_WHAT IS REQUIRED_
What lines in the following entries hold the word "down"? Copy each one.

_RECORDS_
....
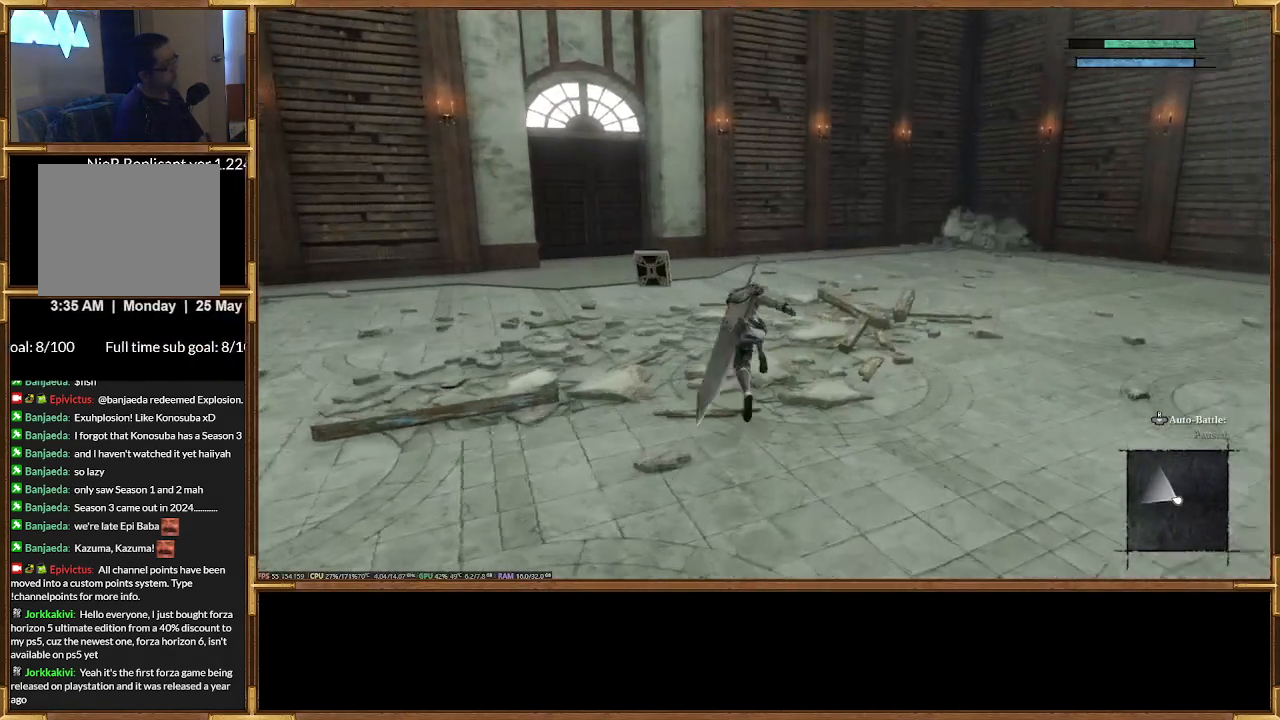
{"dt_ms": 500, "buttons": ["R2"], "events": []}
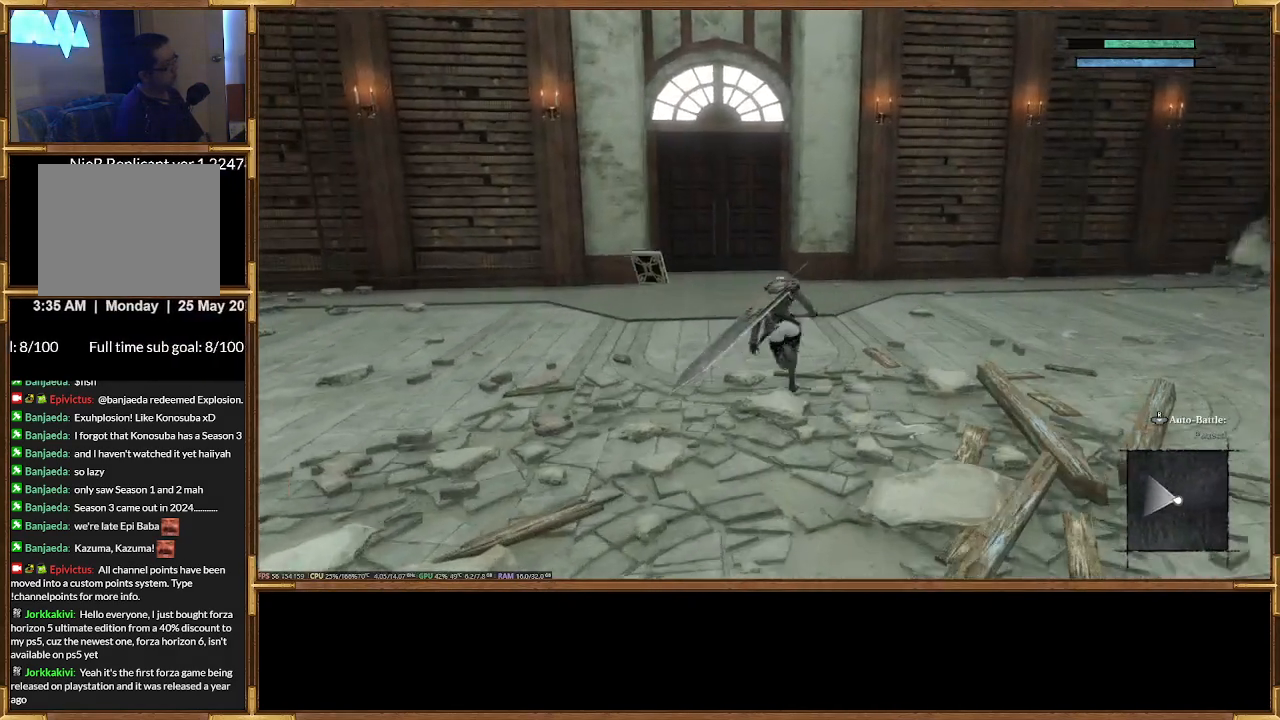
{"dt_ms": 500, "buttons": ["R2"], "events": []}
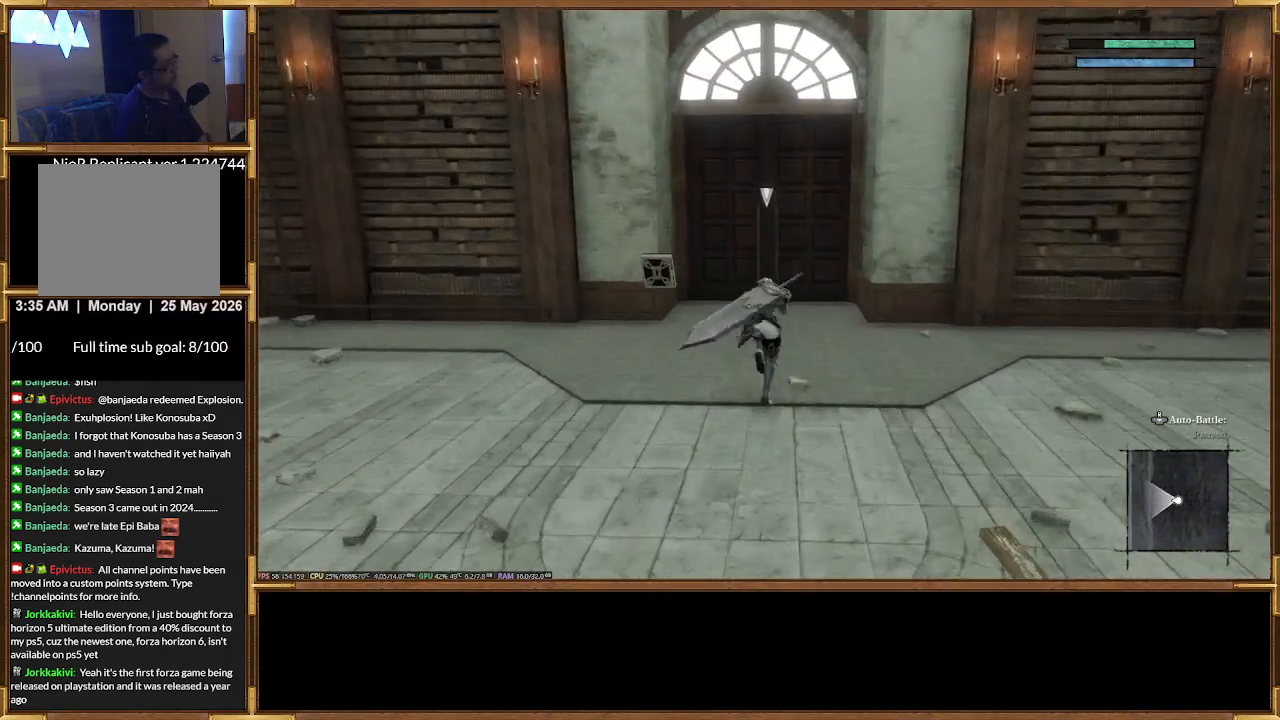
{"dt_ms": 500, "buttons": ["CIRCLE"], "events": [[433, "CIRCLE", "down"], [467, "R2", "up"]]}
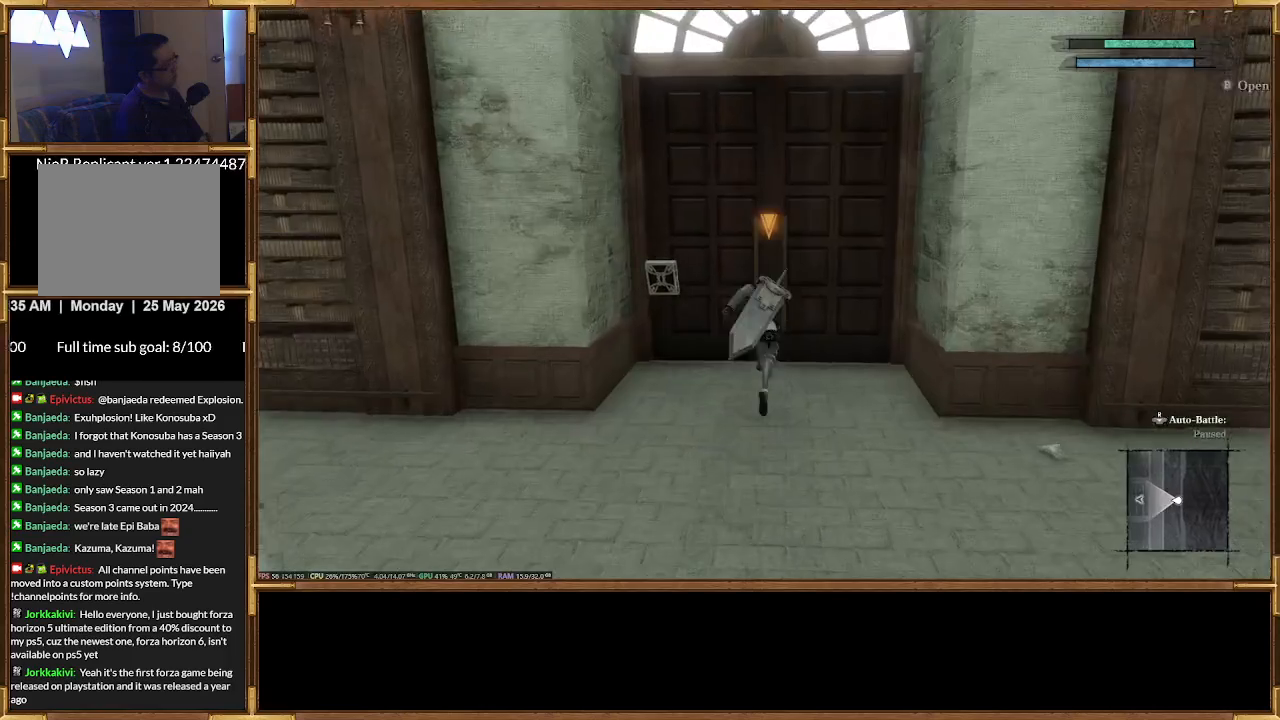
{"dt_ms": 500, "buttons": []}
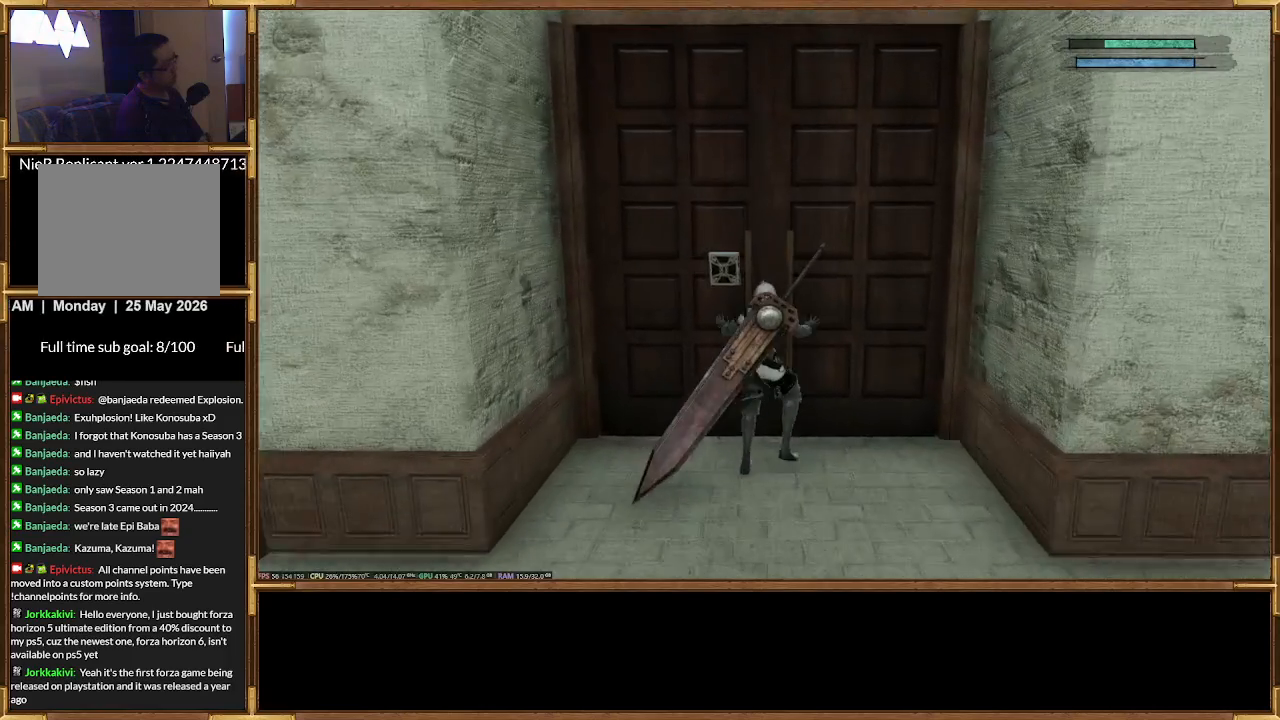
{"dt_ms": 500, "buttons": [], "events": []}
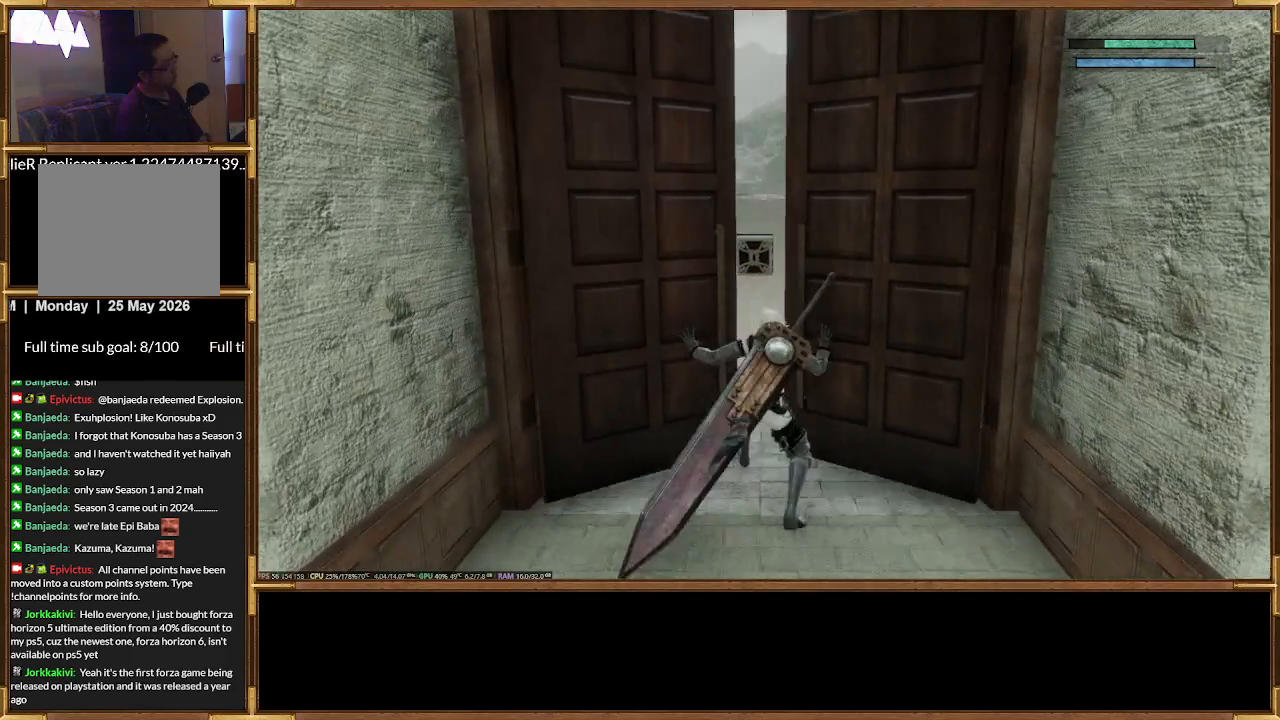
{"dt_ms": 500, "buttons": [], "events": [[33, "R2", "down"], [433, "R2", "up"]]}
....
_SOLVED PROBLEM_
{"dt_ms": 500, "buttons": ["CIRCLE"], "events": [[433, "CIRCLE", "down"], [467, "R2", "up"]]}
{"dt_ms": 500, "buttons": [], "events": [[33, "R2", "down"], [433, "R2", "up"]]}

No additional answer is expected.